Paul McKibben reports:
Dan Corey is at the center of the some of the most important road projects that will affect Warren County and the region for decades. Corey, 41, is a project coordinator in the Warren County Engineer’s Office and a Deerfield Township trustee.
He is working on improvements to the heavily traveled Interstate 71 interchange at Mason-Montgomery and Fields Ertel roads in southern Warren County and northern Hamilton County. He’s also involved with road improvements for the Warrren County racino that will be built near I-75 and Monroe.
He grew up in Terre Haute, Ind., and earned a bachelor’s degree in civil engineering from Rose-Hulman Institute of Technology in Terre Haute. He has lived in the Cincinnati area since 1993.Corey is one of three Warren County township trustees in the engineer’s office. The others are Hamilton Township Trustee Kurt Weber (chief deputy engineer) and Massie Township Trustee Mark Dawson (project inspector).
A Republican, Corey was elected in 2005 and re-elected four years later. He is a member of the Warren County Republican Party’s central committee. Corey is married with two sons.
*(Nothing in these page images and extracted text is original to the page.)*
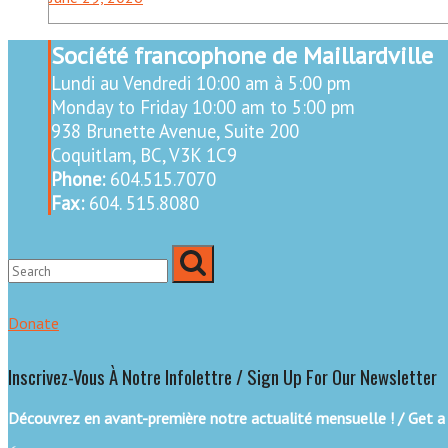
Société francophone de Maillardville
Lundi au Vendredi 10:00 am à 5:00 pm
Monday to Friday 10:00 am to 5:00 pm
938 Brunette Avenue, Suite 200
Coquitlam, BC, V3K 1C9
Phone:
604.515.7070
Fax:
604. 515.8080
Donate
Inscrivez-Vous À Notre Infolettre / Sign Up For Our Newsletter
Découvrez en avant-première notre actualité mensuelle ! / Get a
QUESTION: What can motorists expect to see from tangible traffic relief at Fields Ertel/Mason-Montgomery?
ANSWER: This last summer they started seeing two projects completed. Added was a northbound lane on Mason-Montgomery Road and 22 traffic signals that are now coordinated together. The next projects (an expansion of the northbound I-71 exit lane and constructing a loop ramp) will be built starting in ’13 and ’14, respectively. A project involving improving Fields Ertel Road and Gregory Street will be built in ’15. This loop ramp is what everybody’s excited about; it will start in ’14. That’s the project that takes 35 percent of the a.m. peak and 55 percent of the p.m. peak traffic at Fields Ertel and Mason-Montgomery and literally leapfrogs that intersection to put motorists on northbound Mason-Montgomery Road.
Q: What’s the most challenging aspect of Fields Ertel/Mason-Montgomery?
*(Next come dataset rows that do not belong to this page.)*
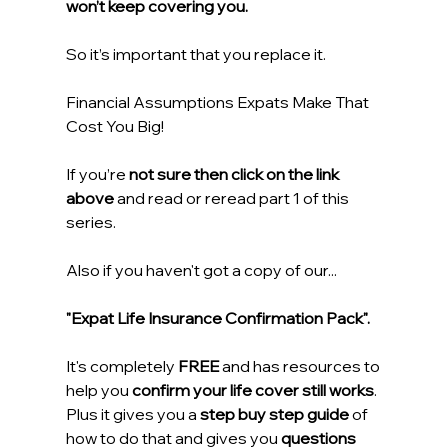
won’t keep covering you.
So it’s important that you replace it.
Financial Assumptions Expats Make That 
Cost You Big!
If you’re 
not sure then click on the link 
above
 and read or reread part 1 of this 
series.
Also if you haven't got a copy of our...
"Expat Life Insurance Confirmation Pack".
It's completely
 FREE
 and has resources to 
help you 
confirm your life cover still works
. 
Plus it gives you a 
step buy step guide
 of 
how to do that and gives you 
questions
A: The problem moves on different days and on different directional issues. So the Saturday afternoon problem is not the Monday morning problem. There’s not one silver bullet. There’s not one fix. Each fix comes with its own hurdles to jump as you’re trying to fix it. The second most challenging issue is the diversity of jurisdictions. (The state, the federal government, Warren County, Hamilton County, Deerfield Township and Symmes Township are all stakeholders.)
Q: What measures are being taken to prevent traffic congestion when the racino opens?
A: The first component is what the traffic impact study required the racino to improve and those improvements are going to occur on Ohio 63. The second is the county’s desired improvements for safety and congestion on Union Road.
Q: What’s the next hot growth spot in Warren County?
A: If you look at the long range 2040 plan with the Ohio Kentucky Indiana Regional Council of Governments, I-75 has a lot of spots that are going to need improvements. The I-71 corridor will be driven more by economic development growth. The potential growth is up the I-71 corridor. There will still be growth on I-75.
Q: How does your background in civil engineering help you as an elected official?
A: All townships offer roadways and cemeteries. Roadways are a lot of civil engineering and cemeteries are, too, in the sense that they divide properties and they sell off the lots. That’s basically a subdivision with a roadway network through it.